As Carter's cooking skills and love for the kitchen grew she decided she wanted to pursue culinary classes. She was actually looking at on-line classes and Western Culinary Institute in Portland, when she saw an advertisement for the United States Personal Chef Association (USPCA) in a magazine.
"I didn't really want to move or necessarily go into the restaurant setting," she said, explaining why she chose the USPCA course.
After a one-week course in Phoenix, Ariz., where she learned quick tips to help her prepare foods for her clients, she was ready to begin using her skills and testing the clearinghouse of recipes offered by the USPCA.
"I can cook for a family for six months and never repeat a recipe, unless it's requested," said Carter. "This takes the guesswork out of cooking for people with busy lifestyles. There's no trips to the grocery store for food and clean up is minimal."
As a personal chef, Carter first interviews a family to find food likes and dislikes, any special dietary needs and allergies.

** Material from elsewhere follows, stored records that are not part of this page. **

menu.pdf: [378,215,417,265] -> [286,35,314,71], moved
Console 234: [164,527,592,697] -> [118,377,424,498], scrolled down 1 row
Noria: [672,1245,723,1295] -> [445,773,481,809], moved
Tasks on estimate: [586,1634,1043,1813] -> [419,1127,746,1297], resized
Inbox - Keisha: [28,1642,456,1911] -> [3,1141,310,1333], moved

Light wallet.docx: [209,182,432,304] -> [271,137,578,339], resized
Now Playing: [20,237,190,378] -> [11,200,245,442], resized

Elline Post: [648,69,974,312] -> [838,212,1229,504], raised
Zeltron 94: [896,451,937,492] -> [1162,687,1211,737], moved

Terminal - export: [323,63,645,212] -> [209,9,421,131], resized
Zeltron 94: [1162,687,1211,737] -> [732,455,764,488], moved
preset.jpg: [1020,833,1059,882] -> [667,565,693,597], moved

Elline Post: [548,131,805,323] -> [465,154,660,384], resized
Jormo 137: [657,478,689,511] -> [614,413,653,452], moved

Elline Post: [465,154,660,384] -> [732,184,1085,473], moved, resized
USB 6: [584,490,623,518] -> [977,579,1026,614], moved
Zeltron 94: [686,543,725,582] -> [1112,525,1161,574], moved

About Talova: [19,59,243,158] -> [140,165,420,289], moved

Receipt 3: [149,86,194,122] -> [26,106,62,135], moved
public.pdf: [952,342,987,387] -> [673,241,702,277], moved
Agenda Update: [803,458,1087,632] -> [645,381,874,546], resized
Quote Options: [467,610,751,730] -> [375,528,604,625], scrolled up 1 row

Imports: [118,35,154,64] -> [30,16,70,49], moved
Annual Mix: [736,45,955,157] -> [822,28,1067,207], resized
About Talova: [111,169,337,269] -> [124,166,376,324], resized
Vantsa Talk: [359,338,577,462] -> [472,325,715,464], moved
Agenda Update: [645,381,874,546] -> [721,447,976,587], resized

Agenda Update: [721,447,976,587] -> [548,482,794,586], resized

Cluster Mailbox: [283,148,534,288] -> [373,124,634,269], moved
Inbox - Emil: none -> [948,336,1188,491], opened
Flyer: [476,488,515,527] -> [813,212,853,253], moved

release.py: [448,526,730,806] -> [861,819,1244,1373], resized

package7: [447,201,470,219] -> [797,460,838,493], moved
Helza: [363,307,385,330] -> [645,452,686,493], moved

She develops a menu based on what individual families like and has it approved by the clients before setting up a cook day.
Although Carter said she does cook for dinner parties, she is not a caterer, a common misconception people have of personal chefs.
"I don't cater, I cook in your home," she said.
After a menu is planned, Carter will bring all of her own supplies, food and storage containers to the house. She cooks 10 entrees and side dishes for a family, which is enough for two weeks.
"When I'm done your house smells great, the kitchen's clean and you don't have to go to the grocery store," said Carter.
She uses disposable dishes to store the food and leaves detailed instructions on how to reheat the items for meals. Most of the food is frozen, but food that needs to be eaten immediately is also prepared for her clients.
The food choices range from complicated dishes to simple and traditional faires. Currently, there is a demand for comfort foods, such as meat loaf and Salisbury steak, but she also makes foods such as vegetable burritos and spicy pico de gallo.
Not a big fan of ground beef, Carter said she uses ground pork and ground turkey in her meals, but will also meet the needs and desires of a family. She also offers veal, lamb and chicken entrees.
Among her recipes are turkey and black bean chili and lime and cilantro marinated shrimp. She has over 300 entrees available.
I can make things as spicy or bland as a customer wants, she said, adding that she tries to only use the freshest ingredients when cooking.
"In the summer time the bounty of fresh vegetables here is just awesome," she said.
Carter can also scale a meal to feed as many or few people as are in the family.
As she continues as a personal chef there is continued education available to Carter.
"I'd like to learn more about seafood and fish," she said.
As Carter has been cooking for her family and others, she has developed a new philosophy to eating.
"Food should be more than just sustenance. It should be something you can enjoy," she said.
For people watching their weight or trying to lose weight, she said it is possible with her cooking, which is portion controlled.
Carter also teaches cooking classes. She recently taught a cooking class on egg rolls at her church.